It’s more that girls on online dating sites are swamped with hundreds, if not thousands of messages from men. It’s really hard to stand out in a crowd.
Yeah, this. Especially messages from men looking for "a girlfriend" but who have no connection or attachment to the person they're messaging. If all they want is a warm body, it really shows.
My $0.02: put some thought, personality, and originality into the message, as well as your profile. This is the bare minimum for online dating. I'm not saying this will guarantee you success, but it's necessary for success and is a step in the right direction.
Also, online dating is a total crapshoot. Even if someone has the same interests as you, or some kind of common ground, you don't know who they are as a person.

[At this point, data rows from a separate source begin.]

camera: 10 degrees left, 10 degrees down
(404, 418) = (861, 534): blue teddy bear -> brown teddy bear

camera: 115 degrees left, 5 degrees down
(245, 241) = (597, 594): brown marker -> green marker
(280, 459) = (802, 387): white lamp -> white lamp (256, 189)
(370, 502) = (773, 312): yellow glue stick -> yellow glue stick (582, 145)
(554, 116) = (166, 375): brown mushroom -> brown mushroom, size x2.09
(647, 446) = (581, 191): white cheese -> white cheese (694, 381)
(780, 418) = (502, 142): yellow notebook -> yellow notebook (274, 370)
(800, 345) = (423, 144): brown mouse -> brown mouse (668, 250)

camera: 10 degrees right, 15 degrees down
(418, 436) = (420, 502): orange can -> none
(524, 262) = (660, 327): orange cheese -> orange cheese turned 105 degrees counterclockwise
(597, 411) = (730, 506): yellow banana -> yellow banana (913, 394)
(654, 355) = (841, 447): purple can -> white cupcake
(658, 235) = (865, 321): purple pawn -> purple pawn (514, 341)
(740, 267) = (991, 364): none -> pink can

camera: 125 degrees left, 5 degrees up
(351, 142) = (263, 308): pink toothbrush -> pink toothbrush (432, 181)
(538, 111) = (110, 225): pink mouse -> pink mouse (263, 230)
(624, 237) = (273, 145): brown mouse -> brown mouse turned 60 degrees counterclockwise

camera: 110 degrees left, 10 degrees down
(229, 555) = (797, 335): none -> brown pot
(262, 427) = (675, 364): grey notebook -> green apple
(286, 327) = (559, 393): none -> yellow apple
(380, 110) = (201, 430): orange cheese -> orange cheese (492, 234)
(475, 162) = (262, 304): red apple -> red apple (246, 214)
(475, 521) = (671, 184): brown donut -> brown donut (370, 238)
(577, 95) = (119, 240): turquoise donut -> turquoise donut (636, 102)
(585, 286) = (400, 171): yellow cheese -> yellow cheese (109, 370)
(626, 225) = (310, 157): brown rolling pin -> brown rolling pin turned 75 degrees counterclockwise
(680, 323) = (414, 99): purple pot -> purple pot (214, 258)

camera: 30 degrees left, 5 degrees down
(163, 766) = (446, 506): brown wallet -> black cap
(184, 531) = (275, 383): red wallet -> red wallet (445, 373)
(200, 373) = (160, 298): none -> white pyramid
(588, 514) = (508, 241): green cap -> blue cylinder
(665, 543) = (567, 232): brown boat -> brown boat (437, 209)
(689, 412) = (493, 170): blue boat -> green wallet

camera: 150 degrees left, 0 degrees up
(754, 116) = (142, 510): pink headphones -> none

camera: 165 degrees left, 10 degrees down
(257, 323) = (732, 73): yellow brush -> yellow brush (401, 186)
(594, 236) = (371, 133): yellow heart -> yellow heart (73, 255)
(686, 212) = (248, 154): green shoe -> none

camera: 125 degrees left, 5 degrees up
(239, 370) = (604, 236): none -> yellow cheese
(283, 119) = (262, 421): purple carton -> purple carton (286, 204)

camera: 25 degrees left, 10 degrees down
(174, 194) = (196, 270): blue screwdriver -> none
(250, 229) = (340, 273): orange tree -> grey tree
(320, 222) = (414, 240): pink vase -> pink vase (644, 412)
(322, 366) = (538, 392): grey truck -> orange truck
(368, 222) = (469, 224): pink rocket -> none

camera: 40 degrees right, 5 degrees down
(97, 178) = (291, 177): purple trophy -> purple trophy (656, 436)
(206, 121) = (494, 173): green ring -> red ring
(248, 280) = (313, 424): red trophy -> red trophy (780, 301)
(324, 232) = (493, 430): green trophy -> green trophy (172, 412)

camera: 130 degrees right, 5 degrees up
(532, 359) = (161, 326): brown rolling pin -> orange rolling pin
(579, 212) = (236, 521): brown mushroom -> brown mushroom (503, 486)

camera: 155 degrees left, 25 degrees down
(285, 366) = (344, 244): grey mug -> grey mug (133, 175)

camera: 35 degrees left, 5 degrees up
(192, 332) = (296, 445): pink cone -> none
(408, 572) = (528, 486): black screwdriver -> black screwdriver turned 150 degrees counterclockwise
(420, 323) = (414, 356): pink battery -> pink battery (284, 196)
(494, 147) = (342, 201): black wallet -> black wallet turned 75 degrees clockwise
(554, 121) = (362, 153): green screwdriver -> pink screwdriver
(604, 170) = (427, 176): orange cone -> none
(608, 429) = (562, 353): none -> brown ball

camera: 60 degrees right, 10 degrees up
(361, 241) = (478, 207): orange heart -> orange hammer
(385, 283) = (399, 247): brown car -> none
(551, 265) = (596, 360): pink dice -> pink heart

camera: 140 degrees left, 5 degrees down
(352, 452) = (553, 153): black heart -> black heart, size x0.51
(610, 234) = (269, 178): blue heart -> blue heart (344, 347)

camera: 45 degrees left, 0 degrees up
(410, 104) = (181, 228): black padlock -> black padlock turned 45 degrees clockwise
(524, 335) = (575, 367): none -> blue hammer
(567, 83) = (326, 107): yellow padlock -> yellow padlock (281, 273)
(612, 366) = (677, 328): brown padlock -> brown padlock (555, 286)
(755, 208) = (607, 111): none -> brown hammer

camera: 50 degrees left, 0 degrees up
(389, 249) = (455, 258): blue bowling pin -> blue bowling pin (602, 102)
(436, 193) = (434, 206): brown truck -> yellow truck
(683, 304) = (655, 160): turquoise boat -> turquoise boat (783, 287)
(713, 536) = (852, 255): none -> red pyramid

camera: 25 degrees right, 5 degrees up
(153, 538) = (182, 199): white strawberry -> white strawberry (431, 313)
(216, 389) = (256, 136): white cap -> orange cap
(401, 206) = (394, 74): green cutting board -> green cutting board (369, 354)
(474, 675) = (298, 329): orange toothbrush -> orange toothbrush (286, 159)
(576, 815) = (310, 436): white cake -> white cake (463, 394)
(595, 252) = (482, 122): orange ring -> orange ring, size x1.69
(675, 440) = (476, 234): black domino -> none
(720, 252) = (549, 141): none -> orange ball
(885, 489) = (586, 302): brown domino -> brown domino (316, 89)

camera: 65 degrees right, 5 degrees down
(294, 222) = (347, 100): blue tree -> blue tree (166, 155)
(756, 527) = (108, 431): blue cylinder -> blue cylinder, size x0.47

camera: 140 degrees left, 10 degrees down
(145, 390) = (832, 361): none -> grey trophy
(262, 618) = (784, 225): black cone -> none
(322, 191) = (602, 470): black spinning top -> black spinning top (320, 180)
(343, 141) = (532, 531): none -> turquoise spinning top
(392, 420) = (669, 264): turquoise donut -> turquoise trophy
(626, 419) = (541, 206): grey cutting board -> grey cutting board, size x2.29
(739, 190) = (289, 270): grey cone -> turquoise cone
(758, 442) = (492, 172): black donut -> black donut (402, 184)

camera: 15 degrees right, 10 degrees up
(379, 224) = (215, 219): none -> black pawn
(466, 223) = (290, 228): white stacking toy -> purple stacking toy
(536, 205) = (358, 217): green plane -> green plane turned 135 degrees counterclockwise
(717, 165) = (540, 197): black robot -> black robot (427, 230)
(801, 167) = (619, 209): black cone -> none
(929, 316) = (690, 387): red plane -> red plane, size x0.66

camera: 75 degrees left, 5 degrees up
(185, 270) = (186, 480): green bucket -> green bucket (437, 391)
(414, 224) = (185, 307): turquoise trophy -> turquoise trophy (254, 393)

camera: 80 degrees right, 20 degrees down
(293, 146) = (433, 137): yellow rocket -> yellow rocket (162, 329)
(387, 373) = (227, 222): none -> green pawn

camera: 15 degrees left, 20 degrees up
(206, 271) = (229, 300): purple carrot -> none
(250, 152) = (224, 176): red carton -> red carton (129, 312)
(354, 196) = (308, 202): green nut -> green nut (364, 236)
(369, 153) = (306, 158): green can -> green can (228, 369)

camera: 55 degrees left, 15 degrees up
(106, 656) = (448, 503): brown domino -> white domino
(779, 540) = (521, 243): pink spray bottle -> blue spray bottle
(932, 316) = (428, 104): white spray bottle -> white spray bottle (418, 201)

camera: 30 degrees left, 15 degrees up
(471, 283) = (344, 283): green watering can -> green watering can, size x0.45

You don't know if your personalities are compatible even if your interests are. You don't even know if they're a decent person. Plus, all of this is even assuming people are replying to you and meeting up with you in real life. You might find success, but you
will find failure. If you're the kind of person who enjoys casually dating (I hate it) you will have fun. Otherwise, be prepared for stress and difficulty.
Also, don’t expect finding someone to suddenly change your life. Heaping expectations like that on people is a good way to scare them off before you even have the chance to really get to know each other.
So much this.
I ran into this issue in my last relationship. I was at what was probably the lowest point in my life. I met someone who was really great for me, but then expected them to solve all my problems for me. It is not their position to do that, and it was massively unfair of me to expect that, even though I didn't realize that's what I was doing. I didn't love myself first either, and overall I was in no position to be dating anybody.
If I had met her or started dating her months later when I was at a better point in my life, we might be married by now. No joke, we were that good of a fit. But as they say, live and learn, crash and burn.
Don’t get too worked up over it, don’t look too hard, just work on developing and improving yourself into the person you want to be, and you will be much more of an attractive partner to someone who likes you for you.
Yes.
Of course, it's easy for me to say this as a late-30s man who's had his share of relationships, both good and bad.
I'm not sure if I agree with this because of life experience or because of comfort.